**ASSIGNMENT A**: According to the Harryhausen interview, which publisher issued his two illustrated volumes written with Tony Dalton?

**SOURCE EXTRACT**:
The Art of Ray Harryhausen: Interview, Part 1

Ray Harryhausen and his films probably appeared on the cover of Cinefantastique more than any other person in the history of the magazine, so I thought it would be nice to update CFQ’s extensive past coverage of Harryhausen’s career with this interview which covers three of Ray’s recent projects: his two beautifully illustrated volumes from Billboard Books, written with Tony Dalton, An Animated Life and The Art of Ray Harryhausen, as well as his fabulous collection of shorts and fairy tales,  Ray Harryhausen – The Early Years.
LAWRENCE FRENCH: After years of keeping your effects secrets under wraps, what led you to be so forthcoming in your autobiography of your work in movies, An Animated Life?
RAY HARRYHAUSEN: I bare my soul in the book, don’t I? Everybody else is baring his soul, so I thought I might as well do it, too. You never know when the world may be coming to an end. A comet could hit the earth.
LAWRENCE FRENCH: Since you actually started working on the book before the millennium, was that also a factor?
RAY HARRYHAUSEN: You could put it that way. But I think it’s always been a mistake to tell people how things are done, because then it’s no longer attractive for them. So in the Film Fantasy Scrapbook I didn’t want to talk about the details—that was the point. Half the charm when I first saw KING KONG was I didn’t know how it was done. There were no books available at that time on stop-motion. In fact they tried to hide that stop-motion was a single frame process. I knew it wasn’t a man in a suit, but it wasn’t until later on that I discovered the glories of stop-motion. But nowadays everybody tells you everything about the picture before it’s released and I think it spoils everything. It allows you to start picking the scenes apart.
LAWRENCE FRENCH: That’s true, because if you didn’t know that Todd Armstrong’s voice was dubbed in JASON AND THE ARGONAUTS, you’d never give it a thought. But when you know his voice is dubbed, it becomes much more noticeably, even though it’s dubbed very well.

(Data items)
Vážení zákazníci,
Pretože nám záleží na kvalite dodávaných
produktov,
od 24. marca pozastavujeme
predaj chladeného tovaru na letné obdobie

--

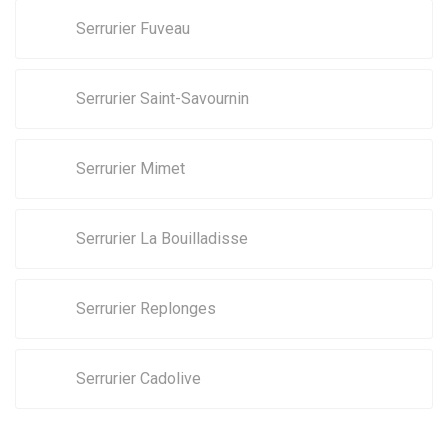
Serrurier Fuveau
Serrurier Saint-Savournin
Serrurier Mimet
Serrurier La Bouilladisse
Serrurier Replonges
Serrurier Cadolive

**ASSIGNMENT B**: From the listing, extract the lines starting at the line that contains "Serrurier Fuveau" and ending at the line that contains "Serrurier Cadolive", both included.

**EXERCISE ANSWER A**: Billboard Books.

**EXERCISE ANSWER B**:
Serrurier Fuveau
Serrurier Saint-Savournin
Serrurier Mimet
Serrurier La Bouilladisse
Serrurier Replonges
Serrurier Cadolive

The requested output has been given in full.